Experts: Anti-psychotic drugs likely for Loughner

Experts say anti-psychotic drugs likely will be the primary treatment for the suspect in the Arizona shooting rampage that wounded Rep. Gabrielle Giffords, as doctors try to make him mentally fi...

Experts say anti-psychotic drugs likely will be the primary treatment for the suspect in the Arizona shooting rampage that wounded Rep. Gabrielle Giffords, as doctors try to make him mentally fit to stand trial.

It's not known whether Jared Lee Loughner will agree to take such medications. But if he refuses, prosecutors can ask a court to order that he be forcibly medicated.

Loughner will be transported in the coming days to a federal facility in Missouri after a judge ruled Wednesday that he's mentally incompetent to stand trial. The criminal case cannot resume until the judge determines Loughner understands the case against him.

Christopher Slobogin, an expert in criminal and mental health law at Vanderbilt University Law School, said anti-psychotic drugs are effective in restoring mental competency in at least three-fourths of cases.

"The bottom line is that he probably wouldn't have a right to refuse," said Slobogin, a co-author of the book "Psychological Evaluations For The Courts."

U.S. District Judge Larry Burns found Loughner incompetent to stand trial after the 22-year-old college dropout was examined by two mental health experts who concluded he suffers from schizophrenia.

One therapist found Loughner's mental health has declined in the past two or three years. He determined Loughner doesn't grasp the gravity of the charges and instead is fixated on inconsequential issues. The other therapist concluded Loughner suffers from delusions, gave nonsensical answers to questions and doesn't understand the role of judges or jurors.

Neither expert thought Loughner was faking his mental health problems. A hearing to revisit Loughner's mental competency is set for Sept. 21.

Loughner has pleaded not guilty to 49 federal charges stemming from the shooting, which wounded Giffords and 12 others and killed six people, including a 9-year-old girl and a federal judge.

Robbie Sherwood, spokesman for the U.S. attorney's office in Arizona, which is prosecuting Loughner, declined to say whether prosecutors were prepared to ask that Loughner be forcibly medicated if he refuses the drugs. "The process has to play out," Sherwood said.

A call and email to lead Loughner attorney Judy Clarke weren't immediately returned Thursday afternoon.

A 2003 U.S. Supreme Court decision allows for forcible medication to be used in restoring mental competency.

Under that decision, prosecutors must show a compelling interest is at stake, that forced medication would further that interest, and that less intrusive means are unlikely to result in similar results.

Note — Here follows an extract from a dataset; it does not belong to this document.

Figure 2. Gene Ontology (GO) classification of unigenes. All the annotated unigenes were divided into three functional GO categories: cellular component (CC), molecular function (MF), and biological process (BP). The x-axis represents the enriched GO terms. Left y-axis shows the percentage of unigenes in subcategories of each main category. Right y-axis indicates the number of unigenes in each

The medication must be shown to likely make a defendant competent without doing harm or preventing the person from assisting his or her lawyers.

A prominent case in which forced medication was used was the Elizabeth Smart kidnapping in Utah in 2002.

One of the two people charged, Wanda Eileen Barzee, was deemed unfit to stand trial and rejected voluntary medication on religious grounds. But a judge had Barzee forcibly medicated with anti-psychotic drugs. Her competency was later deemed restored.

The other person charged in the kidnapping, Brian David Mitchell, was deemed competent for trial in federal court after twice being found unfit in a parallel state case. Mitchell refused treatment while at a state hospital, and a judge decided against forced medications for him.

Barzee is serving a 15-year sentence in a federal prison hospital in Texas. Mitchell was sentenced Wednesday to life in prison.

Restoring competency means that defendants understand the charges against them and can assist in their defense. A defendant, for instance, should be able to tell his or her lawyer that a witness who is testifying isn't being truthful about something so that the witness can be questioned about it.

Anti-psychotic drugs are the primary treatment for mentally incompetent defendants.

In cases where the drugs don't bring defendants back to competency, it's usually because they are resistant to the medication or suffer side effects that could range from headaches and constipation to diabetes and sudden death, Slobogin said.

Other treatments include therapy where people are taught how to change their ways of thinking, and education efforts where they learn how to cooperate with their lawyers.

Stephen J. Morse, a professor of law and psychiatry at the University of Pennsylvania, said most people charged in criminal cases who are deemed mentally incompetent to stand trial are restored to competency through treatment within six months.

"He's likely to be restored," Morse said of Loughner.